Leaping beyond the code monkey
Not so long ago Jared Griffiths (BSE (Hons) 2014) figured that being a software engineer meant he was destined to either do tech support or endless programming (in other words, become a “code monkey”). He now recognises that IT offers a breadth of exciting and dynamic careers, with opportunities to match just about anyone’s area of expertise.
Jared has found his niche as a Senior Business Analyst at the Reserve Bank of Australia. “For me, it’s very much about people – the beneficiaries of the thing you’re working on,” he shares. In his role, he facilitates solutions for internal departments, working with them, as he puts it, to “define their needs and then extract requirements that are consistent, complete and, most importantly, understood by all relevant stakeholders.”
At the moment, Jared has a range of responsibilities while working on a large-scale Agile software project to replace a legacy mainframe banking system. He writes user stories (simplified descriptions of what users want and why), creates process diagrams, draws wireframes, delivers presentations to stakeholders, and supports knowledge sharing and training sessions.

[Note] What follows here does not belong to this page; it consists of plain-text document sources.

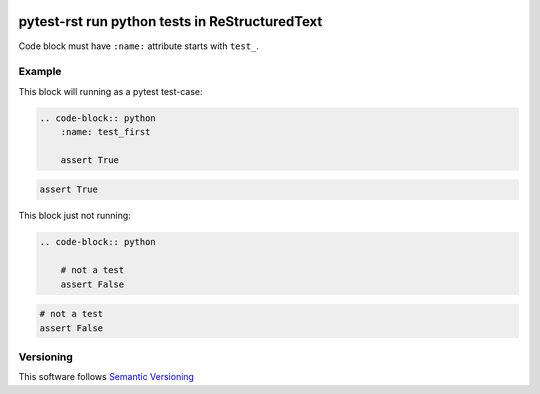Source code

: .. image:: https://coveralls.io/repos/github/mosquito/pytest-rst/badge.svg?branch=master
   :target: https://coveralls.io/github/mosquito/pytest-rst
   :alt: Coveralls

.. image:: https://github.com/mosquito/pytest-rst/workflows/tests/badge.svg
   :target: https://github.com/mosquito/pytest-rst/actions?query=workflow%3Atests
   :alt: Actions

.. image:: https://img.shields.io/pypi/v/pytest-rst.svg
   :target: https://pypi.python.org/pypi/pytest-rst/
   :alt: Latest Version

.. image:: https://img.shields.io/pypi/wheel/pytest-rst.svg
   :target: https://pypi.python.org/pypi/pytest-rst/

.. image:: https://img.shields.io/pypi/pyversions/pytest-rst.svg
   :target: https://pypi.python.org/pypi/pytest-rst/

.. image:: https://img.shields.io/pypi/l/pytest-rst.svg
   :target: https://pypi.python.org/pypi/pytest-rst/


pytest-rst run python tests in ReStructuredText
===============================================

Code block must have ``:name:`` attribute starts with ``test_``.

Example
-------

This block will running as a pytest test-case:

.. code-block:: rst

    .. code-block:: python
        :name: test_first

        assert True


.. code-block:: python
    :name: test_first

    assert True


This block just not running:

.. code-block:: rst

    .. code-block:: python

        # not a test
        assert False

.. code-block:: python

    # not a test
    assert False


Versioning
----------

This software follows `Semantic Versioning`_


.. _Semantic Versioning: http://semver.org/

His undergraduate course prepared him well for cross-functional scrum teamwork, with the agility to quickly make small changes, learn from them and adjust accordingly. “The BSE focus on modern Agile techniques, broad and extensive coding experience, testing skills, and current software trends has enabled me to excel in my role,” Jared explains. “I started out on a project using the exact same frameworks and toolsets as in my fourth year at Monash.”
The industry-based learning (IBL) program has also enriched Jared’s career. Through an IBL placement, Jared worked as a Quality Analyst at IBM. “With my scripting skills, I transformed a three-week-long task of manually interrogating logs, and filling rows into an Excel spreadsheet, into an exceptionally accurate report that could be generated in only 30 seconds,” he recounts.
IBL pretty much kicked off Jared’s career. “Employers appreciated that I had some professional IT experience,” he says. “And my manager at IBM became not only a great reference, but my advocate when I was job hunting.”
Jared went straight from IBL to the Monash Undergraduate Research Projects Abroad. “I worked with distributed computing software at the University of California San Diego. The most fun – and most challenging – thing I did while at university,” he reveals.
So what advice does Jared give someone just starting out? “The last thing an employer wants is a cookie-cutter graduate like every other one pumped out of the university system,” he asserts. “Be confident in your skills and knowledge, and remember, you’re a valuable asset.” With that in mind, you may discover a lot more career options than you expect.